When I went there, I had a bow wave in front of me and like a ship, I just ploughed right through to that shore and got there. And then the officer says, well now we’ve got here, now we’ve got to find out who’s on my right and who’s on our left. So he said, “I want you to go down here as far as you can, until you run into the division or brigade landing beside us.” And I walked for some time and I kept this arm right by the wall and I kept going. And I didn’t realize I was walking past a big bunker, German bunker there, that raised hell with C Company, they were trying to go around this town. And they got a lot of actions for killings from that. But I didn’t even know it.

And then I thought, well maybe they didn’t make it to the beaches, I’ve heard that some guys going on the wrong beaches and things like this, so I turn around and came back and had a guy call me and there was a guy sitting up on top of a carrier, coming in.
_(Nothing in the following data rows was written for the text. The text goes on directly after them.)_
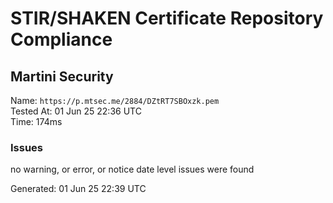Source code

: # STIR/SHAKEN Certificate Repository Compliance

## Martini Security

Name: `https://p.mtsec.me/2884/DZtRT7SBOxzk.pem`\
Tested At: 01 Jun 25 22:36 UTC\
Time: 174ms

### Issues

no warning, or error, or notice date level issues were found

Generated: 01 Jun 25 22:39 UTC
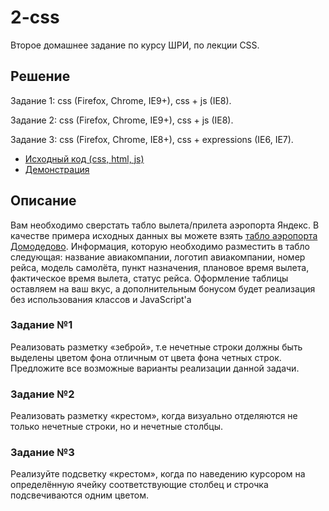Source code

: # 2-css

Второе домашнее задание по курсу ШРИ, по лекции CSS.

## Решение

Задание 1: css (Firefox, Chrome, IE9+), css + js (IE8).

Задание 2: css (Firefox, Chrome, IE9+), css + js (IE8).

Задание 3: css (Firefox, Chrome, IE8+), css + expressions (IE6, IE7).

* [Исходный код (css, html, js)](https://github.com/gogoleff/Yandex-IDS2013_2-css/tree/master/solution)
* [Демонстрация](https://rawgithub.com/gogoleff/Yandex-IDS2013_2-css/master/solution/index.html)

## Описание
Вам необходимо сверстать табло вылета/прилета аэропорта Яндекс. В качестве примера исходных данных вы можете взять [табло аэропорта Домодедово](http://www.domodedovo.ru/ru/main/airindicator/flightnew/). Информация, которую необходимо разместить в табло следующая: название авиакомпании, логотип авиакомпании, номер рейса, модель самолёта, пункт назначения, плановое время вылета, фактическое время вылета, статус рейса. Оформление таблицы оставляем на ваш вкус, а дополнительным бонусом будет реализация без использования классов и JavaScript'а

### Задание №1
Реализовать разметку «зеброй», т.е нечетные строки должны быть выделены цветом фона отличным от цвета фона четных строк. 
Предложите все возможные варианты реализации данной задачи.

### Задание №2
Реализовать разметку «крестом», когда визуально отделяются не только нечетные строки, но и нечетные столбцы.

### Задание №3
Реализуйте подсветку «крестом», когда по наведению курсором на определённую ячейку соответствующие столбец и строчка подсвечиваются одним цветом.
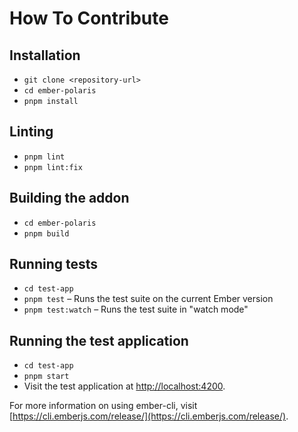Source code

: # How To Contribute

## Installation

* `git clone <repository-url>`
* `cd ember-polaris`
* `pnpm install`

## Linting

* `pnpm lint`
* `pnpm lint:fix`

## Building the addon

* `cd ember-polaris`
* `pnpm build`

## Running tests

* `cd test-app`
* `pnpm test` – Runs the test suite on the current Ember version
* `pnpm test:watch` – Runs the test suite in "watch mode"

## Running the test application

* `cd test-app`
* `pnpm start`
* Visit the test application at [http://localhost:4200](http://localhost:4200).

For more information on using ember-cli, visit [https://cli.emberjs.com/release/](https://cli.emberjs.com/release/).
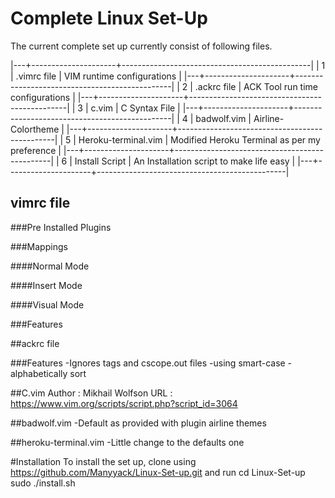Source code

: # Complete Linux Set-Up
The current complete set up currently consist of following files.

|---+---------------------+-----------------------------------------------|
| 1 | .vimrc file         | VIM runtime configurations                    |
|---+---------------------+-----------------------------------------------|
| 2 | .ackrc file         | ACK Tool run time configurations              |
|---+---------------------+-----------------------------------------------|
| 3 | c.vim               | C Syntax File                                 |
|---+---------------------+-----------------------------------------------|
| 4 | badwolf.vim         | Airline-Colortheme                            |
|---+---------------------+-----------------------------------------------|
| 5 | Heroku-terminal.vim | Modified Heroku Terminal as per my preference |
|---+---------------------+-----------------------------------------------|
| 6 | Install Script      | An Installation script to make life easy      |
|---+---------------------+-----------------------------------------------|

## vimrc file
###Pre Installed Plugins

###Mappings

####Normal Mode

####Insert Mode

####Visual Mode

###Features

##ackrc file

###Features
-Ignores tags and cscope.out files
-using smart-case
-alphabetically sort

##C.vim
Author  : Mikhail Wolfson
URL     : https://www.vim.org/scripts/script.php?script_id=3064

##badwolf.vim
-Default as provided with plugin airline themes

##heroku-terminal.vim
-Little change to the defaults one

#Installation
To install the set up, clone using https://github.com/Manyyack/Linux-Set-up.git
and run
cd Linux-Set-up
sudo ./install.sh
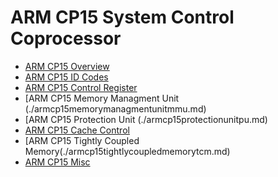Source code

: # ARM CP15 System Control Coprocessor


- [ARM CP15 Overview](./armcp15overview.md)
- [ARM CP15 ID Codes](./armcp15idcodes.md)
- [ARM CP15 Control Register](./armcp15controlregister.md)
- [ARM CP15 Memory Managment Unit (./armcp15memorymanagmentunitmmu.md)
- [ARM CP15 Protection Unit (./armcp15protectionunitpu.md)
- [ARM CP15 Cache Control](./armcp15cachecontrol.md)
- [ARM CP15 Tightly Coupled Memory(./armcp15tightlycoupledmemorytcm.md)
- [ARM CP15 Misc](./armcp15misc.md)



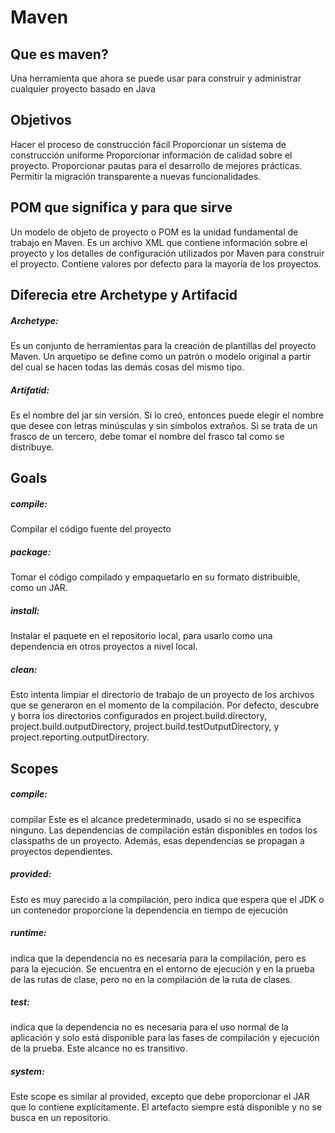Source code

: # Maven

## Que es maven?
Una herramienta que ahora se puede usar para construir y administrar cualquier proyecto basado en Java

## Objetivos
Hacer el proceso de construcción fácil
Proporcionar un sistema de construcción uniforme
Proporcionar información de calidad sobre el proyecto.
Proporcionar pautas para el desarrollo de mejores prácticas.
Permitir la migración transparente a nuevas funcionalidades.



## POM que significa y para que sirve
Un modelo de objeto de proyecto o POM es la unidad fundamental de trabajo en Maven. Es un archivo XML que contiene información 
sobre el proyecto y los detalles de configuración utilizados por Maven para construir el proyecto. Contiene valores por defecto
para la mayoría de los proyectos.



## Diferecia etre Archetype y Artifacid
##### Archetype: 
Es un conjunto de herramientas para la creación de plantillas del proyecto Maven. Un arquetipo se define como un patrón 
o modelo original a partir del cual se hacen todas las demás cosas del mismo tipo.

##### Artifatid: 
Es el nombre del jar sin versión. Si lo creó, entonces puede elegir el nombre que desee con letras minúsculas y sin 
símbolos extraños. Si se trata de un frasco de un tercero, debe tomar el nombre del frasco tal como se distribuye.



## Goals
##### compile: 
Compilar el código fuente del proyecto
##### package: 
Tomar el código compilado y empaquetarlo en su formato distribuible, como un JAR.
##### install: 
Instalar el paquete en el repositorio local, para usarlo como una dependencia en otros proyectos a nivel local.
##### clean: 
Esto intenta limpiar el directorio de trabajo de un proyecto de los archivos que se generaron en el momento de la compilación. 
Por defecto, descubre y borra los directorios configurados en project.build.directory, project.build.outputDirectory,
project.build.testOutputDirectory,
y project.reporting.outputDirectory.




## Scopes
##### compile:
compilar Este es el alcance predeterminado, usado si no se especifica ninguno. Las dependencias de compilación están disponibles
en todos los classpaths de un proyecto. Además, esas dependencias se propagan a proyectos dependientes.

##### provided:
Esto es muy parecido a la compilación, pero indica que espera que el JDK o un contenedor proporcione la dependencia en tiempo de 
ejecución

##### runtime:
indica que la dependencia no es necesaria para la compilación, pero es para la ejecución. Se encuentra en el entorno de ejecución 
y en la prueba de las rutas de clase, pero no en la compilación de la ruta de clases.

##### test:
indica que la dependencia no es necesaria para el uso normal de la aplicación y solo está disponible para las fases de
compilación y ejecución de la prueba. Este alcance no es transitivo.

##### system:
Este scope es similar al provided, excepto que debe proporcionar el JAR que lo contiene explícitamente. El artefacto 
siempre está disponible y no se busca en un repositorio.

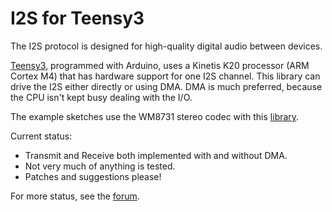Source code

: # I2S for Teensy3

The I2S protocol is designed for high-quality digital audio between devices.

[Teensy3](http://www.pjrc.com/teensy/), programmed with Arduino, uses a Kinetis K20 processor (ARM Cortex M4) that has hardware support for one I2S channel.
This library can drive the I2S either directly or using DMA.   DMA is much preferred, because the CPU isn't kept busy dealing with the I/O.

The example sketches use the WM8731 stereo codec with this [library](https://github.com/hughpyle/machinesalem-arduino-libs/tree/master/WM8731).

Current status:

* Transmit and Receive both implemented with and without DMA.
* Not very much of anything is tested.
* Patches and suggestions please!

For more status, see the [forum](http://forum.pjrc.com/threads/15748-Teensy3-I2S-with-DMA).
And he yelled and it was a guy in my platoon, so I run over, went over and shook hands and “glad to see you, hey, glad to make it.” And so I turned around and started back to the walk and I heard a terrible bang and this carrier had hit a mine. And they just dumped. And I saw a body flying through the air and that was my friend. He landed in the cold water and he came to, no problem to it. But I had to keep going anyway to …

And then when I got back to my officers, well there’s nothing there now, go down this way as far as you can and find out. So by then, the people were floating in on the tide and that’s not nice wandering around amongst your friends and things like that, ankle deep in the water.

And the only reason I came home is they reduced our food for the poor Dutch civilians. They used everything up as far as food so they said for the health of our Dutch companions, we were cut in the rations. Somebody came to me and he said “so, are you thinking of going home?” And I said, I hadn’t but I think maybe I will. So they made me on a draft of one and usually there are normally 50 or 60 guys on a draft and I went on a single, so I had a good trip home and things like that.

But I have nothing really heroic to say about the war. I just, whenever the officers would say, “come on, let’s move,” I moved. And got through.